The subject of this sketch, Prof. J. W. Stewart was born in Chester Township, Clinton County, Ohio, July 18, 1843. He worked with his father on the farm until he was 22 years old. After accumulating quite a little fortune, he and his father engaged in the grocery business in Xenia, Ohio. On Arpil 18, 1866, he was married to Virginia Singleton of Harveysburg, the only daughter of Bushrod and Malvina Singleton ~~ Mr. Singleton is still living and although 85 years old is well land hearty.

In his manhood, Mr. Stewart's opportunity for an education was quite limited, but seeing the need of better schools among his race, he carried his books to the field and while his horses were resting, he began the preparation for the profession of teaching. His wife was an excellent scholar; she often said to him, notwithstanding the valuable assistance she gave him with his studies at night, "John, you will never be able to teach school."

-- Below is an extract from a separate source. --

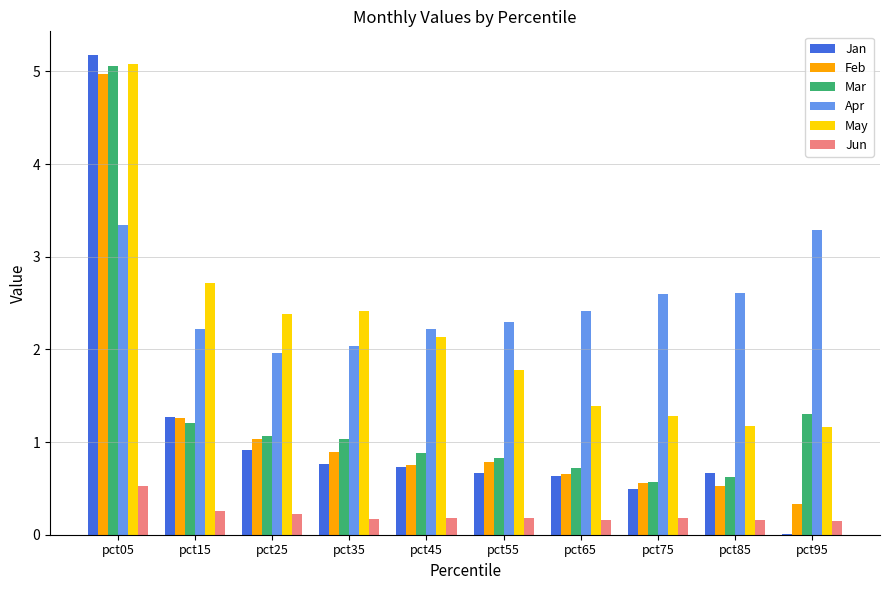

Which series has the largest total across all categories?

Apr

He continued in his studies in this manner, and after he had pursued a short course of study at Wilberforce University, he was employed to teach the colored school at Harveysburg. This was the first colored school organized in the state of Ohio for colored children. He taught this school for ten consecutive years. It grew so rapidly in interest and numbers that after two years of labor the Board of Education employed an hesitantly to help him with the work. It was in this school that several of his pupils were prepared for teaching. Some of the brainiest men and women of the race received their elementary training in this school.

Early in the fall of 1885 he resigned this position and moved to Topeka, Kansas, with a view to farming, but later became a principal of one of the city schools. Not being very favorably impressed with farm life in Kansas, he returned to Ohio, and resumed teaching in Lebanon, Ohio. The school was soon mixed and the colored teachers were not retained. He was next found as principal of the school in Sabina, Ohio. After teaching in Sabina one year, he was tendered the principalship of the colored school in Wilmington, Ohio. He had charge of this school fourteen consecutive years. It was while principal of this school that he obtained great results from his labors. He raised the school to a high standard of efficiency and prepared a large number of boys and girls for high school, college , and the profession of teaching.

After teaching thirty consecutive years, he again went back to farming, but finding that the long career as a teacher had unfitted him for the work on the farm, he resumed teaching in Harveysburg ~ the very school he had taught almost a quarter of a century ago. He experience a very successful and profitable year's work, and no doubt the coming year will unfold to him results that will be gratifying to himself and the patrons.

Mr. Stewart is public spirited and an urgent worker in all things that tend to the betterment of the communities in which he has lived. In politics and on all public questions he has always been found on the right side. He has acted as judge and clerk of elections in both county and state. He is now the mayor of Harveysburg. Professor Stewart has a family of nine children, six of whom have been teachers. Two are now in the mail service.